Ces états généraux pourraient se tenir autour de la mi-mai... et être chapeautés par ou le CRC, ou la Ville ou, mieux encore, ces deux instances!

Un comité au contenu pourrait être formé de même qu'un comité d'organisation (à moins que ça ne soit le même qui prenne tout à sa charge!)... Le groupe de compétence théâtre du CRC pourrait servir à former ceux(celui)-ci.

Au cours d'un groupe de compétence subséquent (à la fin mars ou au début d'avril), le programme (entendre ici le contenu) pourrait être présenté et bonifié... en vu de la rencontre officielle.

Lors de ces états généraux, un comité de suivi pourrait alors être formé pour mettre en application les idées reçues, les solutions envisagées...

Voilà, en gros, ce que j'entendais par états généraux...

mercredi 1 décembre 2010

Divinité scénique


Au théâtre,
il y a deux sortes de metteurs en scène:
ceux qui croient qu'ils sont Dieu
et ceux qui en sont sûrs.

Rhetta Hugher

Cette belle petite phrase ironique (qui semble parfois se concrétiser!) provient de Mme Hugher, actrice américaine de son état...


mardi 30 novembre 2010

Des états généraux sur le théâtre saguenéen?

Le milieu théâtral saguenéen grandit, évolue et peut-être serait-il temps de prendre un temps d'arrêt pour brosser un état des lieux...

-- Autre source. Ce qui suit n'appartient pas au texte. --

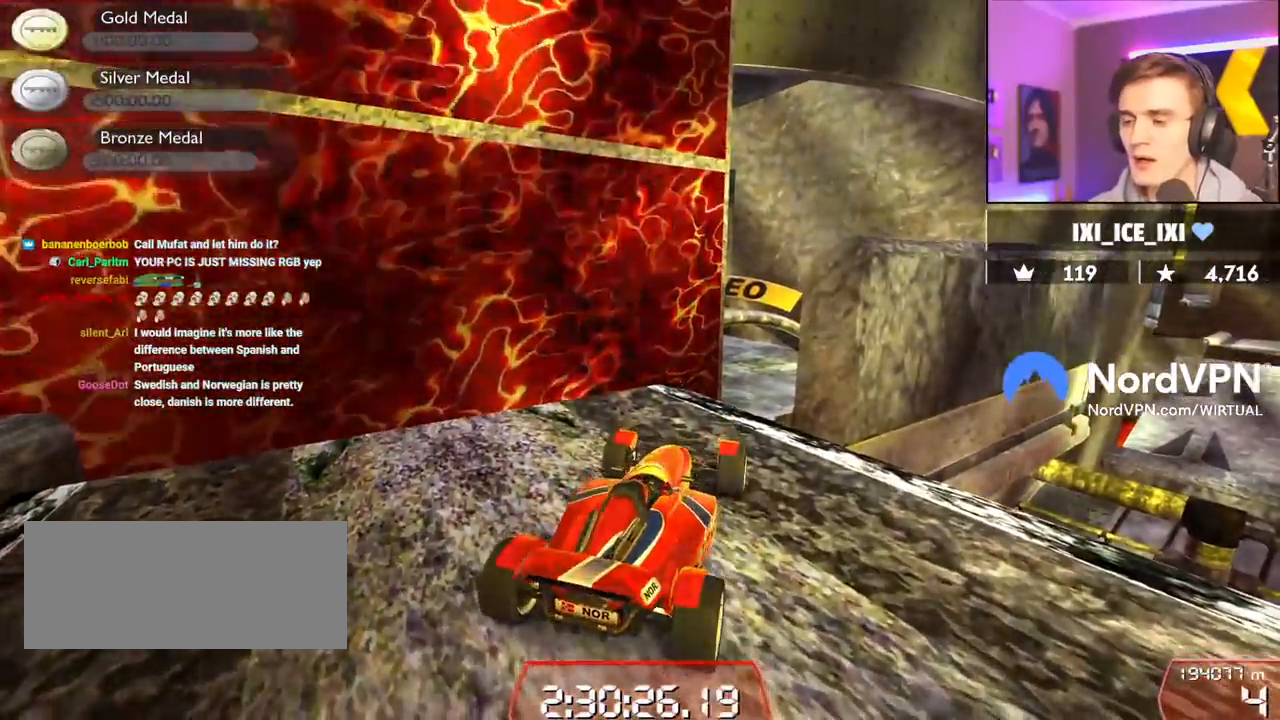
{"keys": [], "events": []}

Devant l'augmentation des productions régionales (juste celles présentées durant le mois de novembre en donnent une bonne preuve), devant l'augmentation du nombre de praticiens qui entrent sur le milieu professionnel ou qui y sont depuis déjà quelques temps, devant les contextes financiers qui vont comme ils peuvent, il serait intéressant de convoquer (je ne sais pas comment ni quel organisme pourrait chapeauter ceci) des États généraux sur la pratique théâtrale au Saguenay qui réuniraient les différents organismes, artistes, artisans et travailleurs culturels qui gravitent autour de cette forme d'art pour une journée d'ateliers, de plénières qui pourraient avoir comme problématiques (pas en ordre d'importance):

1- les calendrier de présentations
2- la concertation
3- les modes de financements publics/privés
4- la place de la relève
5- la pérennité (et la continuité) des organismes
6- la formation (académique, continue)
7- la promotion
8- les différentes pratiques sur le territoire
9-
(rajouté sur recommandation de É. Potvin) la tournée (mise en commun des expériences, embauche d'un chargé de diffusion, un agent, etc.)

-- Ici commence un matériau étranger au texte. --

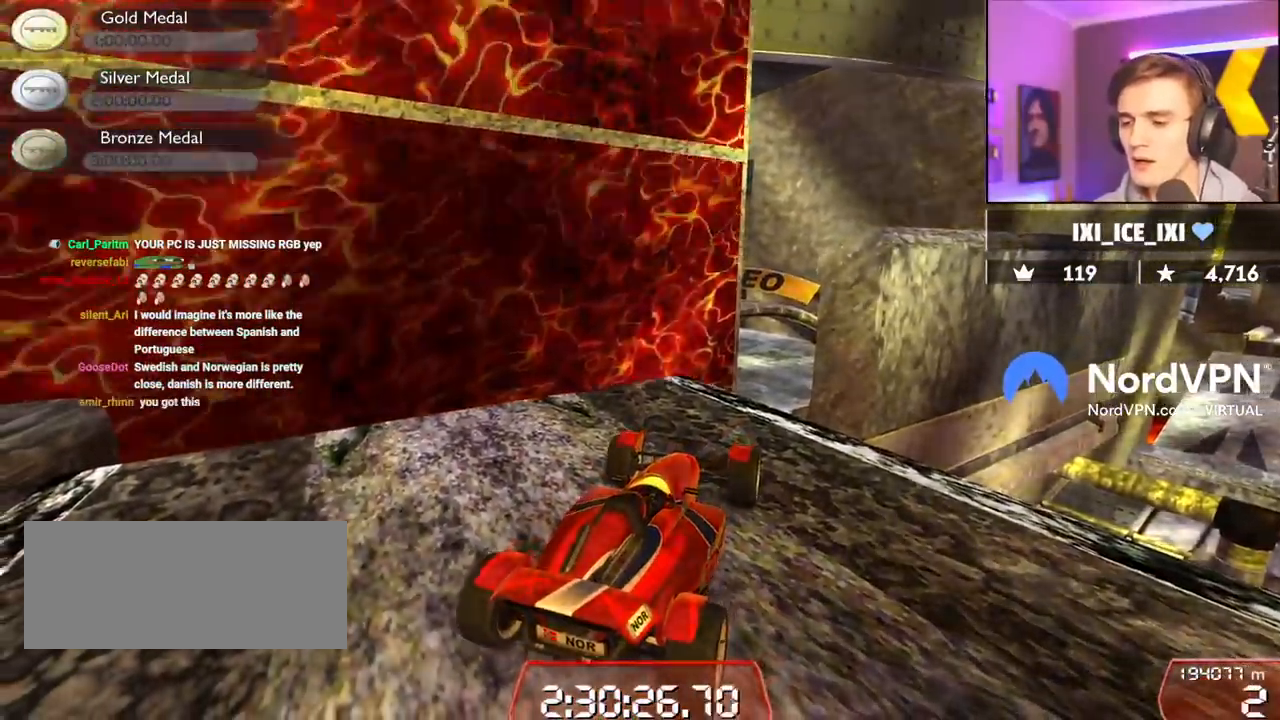
{"keys": [], "events": [[100, "down", "down"], [150, "down", "up"]]}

Ce ne sont, bien entendu, que des propositions de base... Une meilleure déclinaison des problématiques seraient à envisager...

Une journée consacrée à la réflexion, à l'exploration d'idées... Pour se donner une idée claire des buts et objectifs poursuivis par tous... Pour améliorer ce qui peut l'être, dynamiser l'espace de la pratique... Se donner des outils et un plan d'action pour maintenir une évolution...

Bon, le travail exigé par une telle organisation en vaudrait-elle la peine? Probablement... et peut-être un jour faudra-t-il y arriver.